== A run of records ==
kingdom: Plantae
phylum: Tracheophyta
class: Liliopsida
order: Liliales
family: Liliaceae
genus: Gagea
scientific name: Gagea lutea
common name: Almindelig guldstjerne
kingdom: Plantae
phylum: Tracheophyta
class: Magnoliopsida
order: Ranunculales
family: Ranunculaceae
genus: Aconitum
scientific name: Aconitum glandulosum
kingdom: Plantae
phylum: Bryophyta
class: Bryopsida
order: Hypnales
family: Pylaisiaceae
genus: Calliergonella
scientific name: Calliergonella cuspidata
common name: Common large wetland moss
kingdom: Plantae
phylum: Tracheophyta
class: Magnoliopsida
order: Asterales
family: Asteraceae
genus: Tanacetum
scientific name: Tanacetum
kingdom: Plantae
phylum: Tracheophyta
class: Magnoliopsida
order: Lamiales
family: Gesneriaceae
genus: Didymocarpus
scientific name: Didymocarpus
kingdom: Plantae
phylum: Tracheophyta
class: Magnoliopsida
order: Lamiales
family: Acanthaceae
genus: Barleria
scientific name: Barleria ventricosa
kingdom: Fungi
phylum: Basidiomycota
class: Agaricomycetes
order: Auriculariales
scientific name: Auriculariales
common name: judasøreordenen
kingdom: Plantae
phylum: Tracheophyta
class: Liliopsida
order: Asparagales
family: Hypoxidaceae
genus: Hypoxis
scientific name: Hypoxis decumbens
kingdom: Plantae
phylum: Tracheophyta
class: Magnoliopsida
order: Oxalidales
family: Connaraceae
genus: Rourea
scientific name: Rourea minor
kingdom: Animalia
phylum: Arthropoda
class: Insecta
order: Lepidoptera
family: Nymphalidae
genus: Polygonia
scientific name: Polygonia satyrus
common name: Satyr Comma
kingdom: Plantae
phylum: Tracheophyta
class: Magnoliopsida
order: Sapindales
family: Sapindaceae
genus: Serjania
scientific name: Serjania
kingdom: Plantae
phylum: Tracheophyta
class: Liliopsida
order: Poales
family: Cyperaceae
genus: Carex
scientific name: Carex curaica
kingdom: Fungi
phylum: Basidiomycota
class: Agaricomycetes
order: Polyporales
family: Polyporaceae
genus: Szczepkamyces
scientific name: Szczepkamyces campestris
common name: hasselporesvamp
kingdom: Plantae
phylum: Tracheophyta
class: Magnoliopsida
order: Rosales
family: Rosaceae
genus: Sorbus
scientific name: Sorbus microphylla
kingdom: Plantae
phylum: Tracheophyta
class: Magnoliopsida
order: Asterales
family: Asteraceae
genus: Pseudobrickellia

== Task to complete ==
Please give every line of the data above as a JSON list of strings, one string per line, with blank lines left out.

== Task result ==
[
  "kingdom: Plantae",
  "phylum: Tracheophyta",
  "class: Liliopsida",
  "order: Liliales",
  "family: Liliaceae",
  "genus: Gagea",
  "scientific name: Gagea lutea",
  "common name: Almindelig guldstjerne",
  "kingdom: Plantae",
  "phylum: Tracheophyta",
  "class: Magnoliopsida",
  "order: Ranunculales",
  "family: Ranunculaceae",
  "genus: Aconitum",
  "scientific name: Aconitum glandulosum",
  "kingdom: Plantae",
  "phylum: Bryophyta",
  "class: Bryopsida",
  "order: Hypnales",
  "family: Pylaisiaceae",
  "genus: Calliergonella",
  "scientific name: Calliergonella cuspidata",
  "common name: Common large wetland moss",
  "kingdom: Plantae",
  "phylum: Tracheophyta",
  "class: Magnoliopsida",
  "order: Asterales",
  "family: Asteraceae",
  "genus: Tanacetum",
  "scientific name: Tanacetum",
  "kingdom: Plantae",
  "phylum: Tracheophyta",
  "class: Magnoliopsida",
  "order: Lamiales",
  "family: Gesneriaceae",
  "genus: Didymocarpus",
  "scientific name: Didymocarpus",
  "kingdom: Plantae",
  "phylum: Tracheophyta",
  "class: Magnoliopsida",
  "order: Lamiales",
  "family: Acanthaceae",
  "genus: Barleria",
  "scientific name: Barleria ventricosa",
  "kingdom: Fungi",
  "phylum: Basidiomycota",
  "class: Agaricomycetes",
  "order: Auriculariales",
  "scientific name: Auriculariales",
  "common name: judasøreordenen",
  "kingdom: Plantae",
  "phylum: Tracheophyta",
  "class: Liliopsida",
  "order: Asparagales",
  "family: Hypoxidaceae",
  "genus: Hypoxis",
  "scientific name: Hypoxis decumbens",
  "kingdom: Plantae",
  "phylum: Tracheophyta",
  "class: Magnoliopsida",
  "order: Oxalidales",
  "family: Connaraceae",
  "genus: Rourea",
  "scientific name: Rourea minor",
  "kingdom: Animalia",
  "phylum: Arthropoda",
  "class: Insecta",
  "order: Lepidoptera",
  "family: Nymphalidae",
  "genus: Polygonia",
  "scientific name: Polygonia satyrus",
  "common name: Satyr Comma",
  "kingdom: Plantae",
  "phylum: Tracheophyta",
  "class: Magnoliopsida",
  "order: Sapindales",
  "family: Sapindaceae",
  "genus: Serjania",
  "scientific name: Serjania",
  "kingdom: Plantae",
  "phylum: Tracheophyta",
  "class: Liliopsida",
  "order: Poales",
  "family: Cyperaceae",
  "genus: Carex",
  "scientific name: Carex curaica",
  "kingdom: Fungi",
  "phylum: Basidiomycota",
  "class: Agaricomycetes",
  "order: Polyporales",
  "family: Polyporaceae",
  "genus: Szczepkamyces",
  "scientific name: Szczepkamyces campestris",
  "common name: hasselporesvamp",
  "kingdom: Plantae",
  "phylum: Tracheophyta",
  "class: Magnoliopsida",
  "order: Rosales",
  "family: Rosaceae",
  "genus: Sorbus",
  "scientific name: Sorbus microphylla",
  "kingdom: Plantae",
  "phylum: Tracheophyta",
  "class: Magnoliopsida",
  "order: Asterales",
  "family: Asteraceae",
  "genus: Pseudobrickellia"
]